Sri Lanka : guerre et paix

Publié le par marine

Le président Mahinda Rajapaksa en avait fait le fer de lance de sa campagne électorale . Ce radical extrême affirmait que le seul moyen d’en finir était « d’abattre les Tigres jusqu’au dernier » (Il me semble qu'il a élargi ce propos à l'ensemble des tamouls mais n'en suis pas sure). Avec une rage toute militaire au détriment des civils, il a lancé son armée contre la guérilla séparatiste des Tigres de libération de l’Eelam tamoul (LTTE).

 

La guérilla décapitée - le corps du leader des Tigres tamouls aurait été retrouvé et identifié – a baissé les armes. Et maintenant que va-t-il se passer ? Le président tout à sa victoire sur ce qu’il nomme le terrorisme ne semble pas avoir penser à l’après guerre, délicat moment où il faudra bien considérer les causes du conflit pour tenter d’y porter remède et que va-t-il advenir des 100 000 réfugiés placés dans les camps et comment surmonter le désastre économique dans les régions à majorité tamouls. La paix, un combat plus difficile à gagner que la guerre.

 

Depuis le 11 septembre 2001, les Etats s’autorisent des interventions au-delà de ce qui serait nécessaire pour mater les rébellions qui mettent en péril le principe de souveraineté des pays. Et les Etats brandissent haut et fort la lutte contre le terrorisme pour justifier d’inhumaines pratiques, de sanglantes offensives. Ce conflit qui n’a trouvé sa place dans les pages des quotidiens que de temps à autre a fait les frais de cette nouvelle donne.

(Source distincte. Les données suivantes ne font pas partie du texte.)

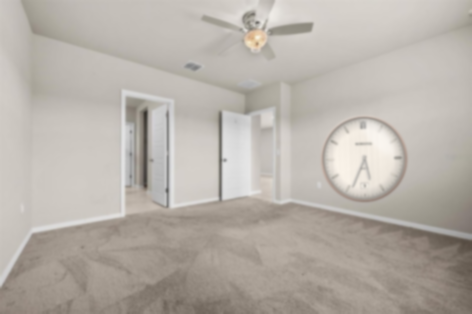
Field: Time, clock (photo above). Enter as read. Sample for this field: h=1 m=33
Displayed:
h=5 m=34
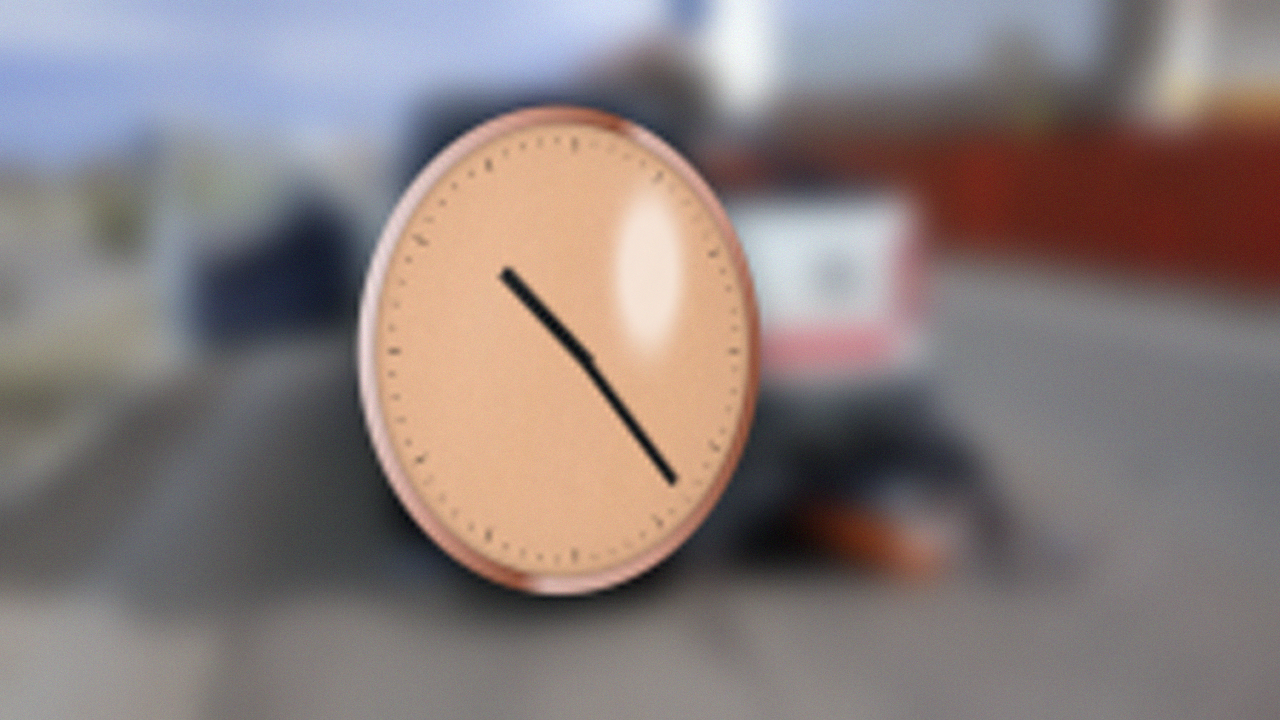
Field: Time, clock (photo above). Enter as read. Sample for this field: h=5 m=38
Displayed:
h=10 m=23
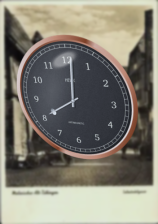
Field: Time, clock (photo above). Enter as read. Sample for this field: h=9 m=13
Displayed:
h=8 m=1
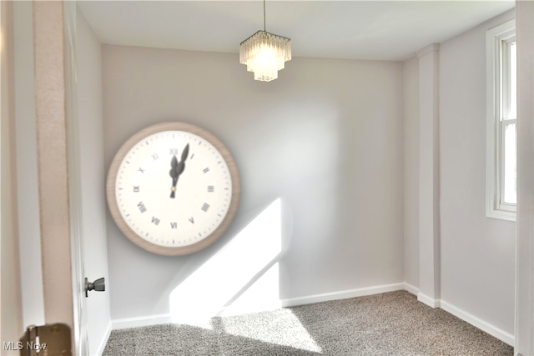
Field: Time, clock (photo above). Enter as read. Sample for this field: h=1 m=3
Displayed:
h=12 m=3
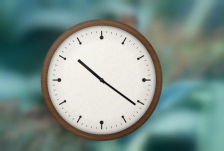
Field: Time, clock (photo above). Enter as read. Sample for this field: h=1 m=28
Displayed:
h=10 m=21
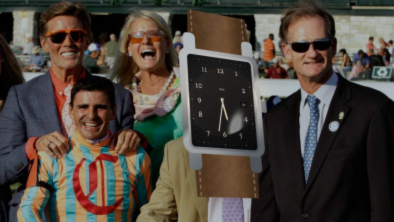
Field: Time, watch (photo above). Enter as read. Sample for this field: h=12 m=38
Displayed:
h=5 m=32
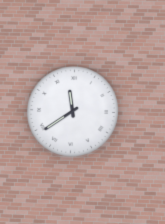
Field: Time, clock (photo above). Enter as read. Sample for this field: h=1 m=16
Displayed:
h=11 m=39
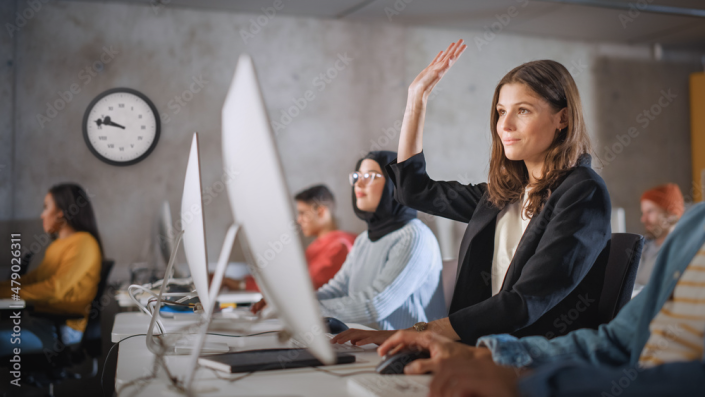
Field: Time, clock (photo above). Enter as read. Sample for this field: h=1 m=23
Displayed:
h=9 m=47
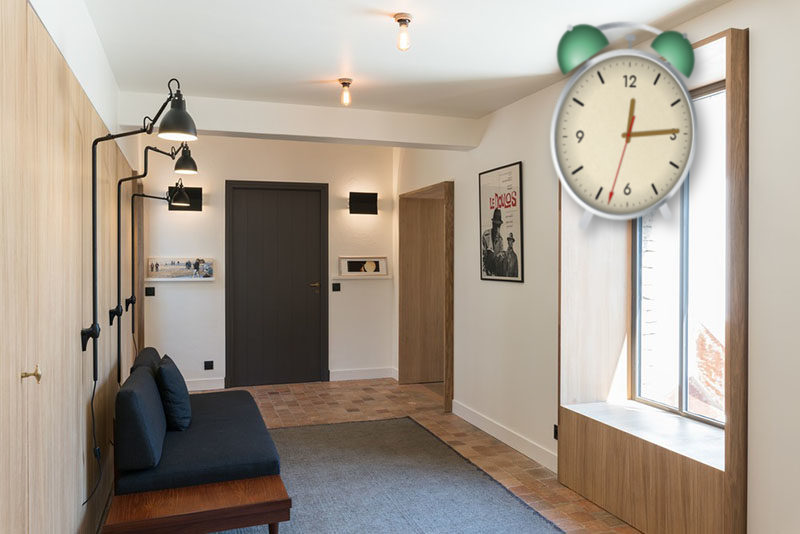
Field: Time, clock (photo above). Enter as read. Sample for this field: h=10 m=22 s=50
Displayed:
h=12 m=14 s=33
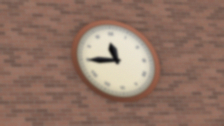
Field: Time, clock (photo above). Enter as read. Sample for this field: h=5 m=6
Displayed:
h=11 m=45
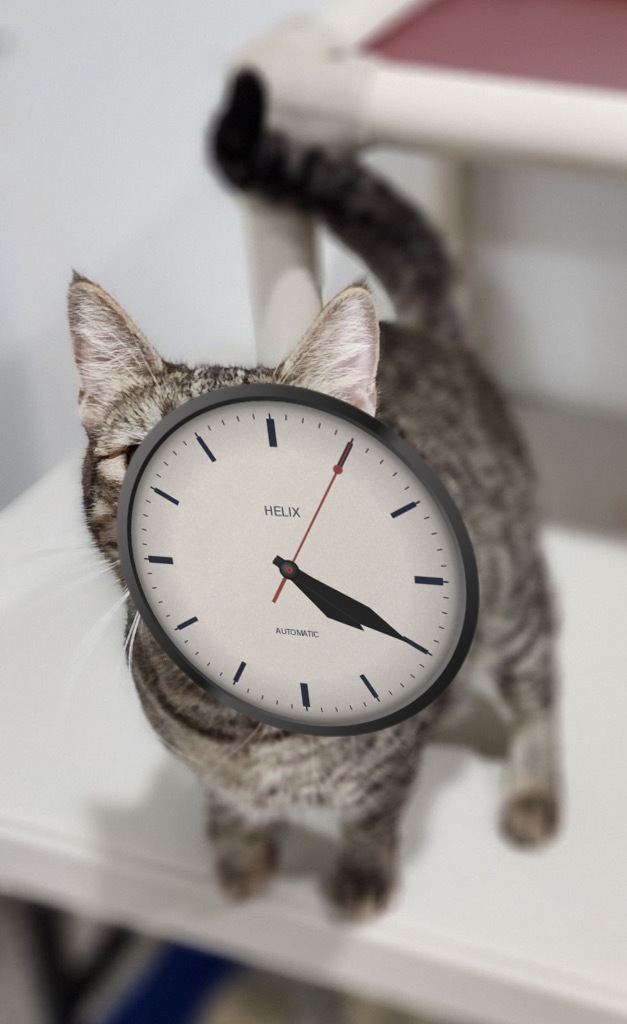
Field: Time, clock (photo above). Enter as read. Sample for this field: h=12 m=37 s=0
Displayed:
h=4 m=20 s=5
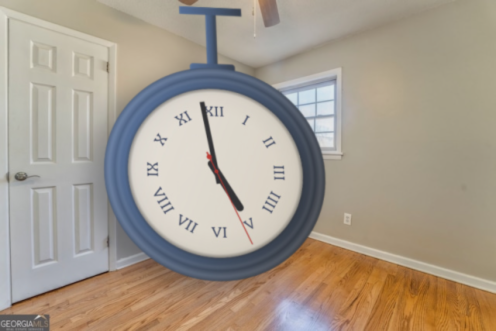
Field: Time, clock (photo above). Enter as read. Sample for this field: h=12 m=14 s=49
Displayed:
h=4 m=58 s=26
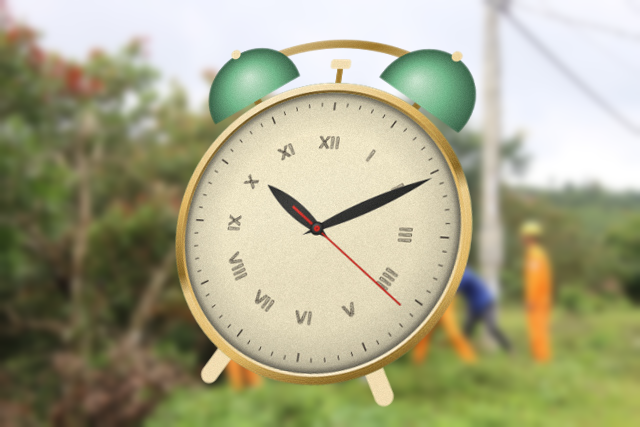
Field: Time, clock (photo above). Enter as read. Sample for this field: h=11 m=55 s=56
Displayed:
h=10 m=10 s=21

Il a toutefois moins passionné les rédactions et les intellectuels que le conflit palestinien.

 

Ainsi va la guerre et la paix, il y en a de plus ou moins médiatiques mais au bout du compte la communauté internationale reste trop souvent aux abonnés absents et ses menaces diverses ne font plus peur à aucun chef d’Etat.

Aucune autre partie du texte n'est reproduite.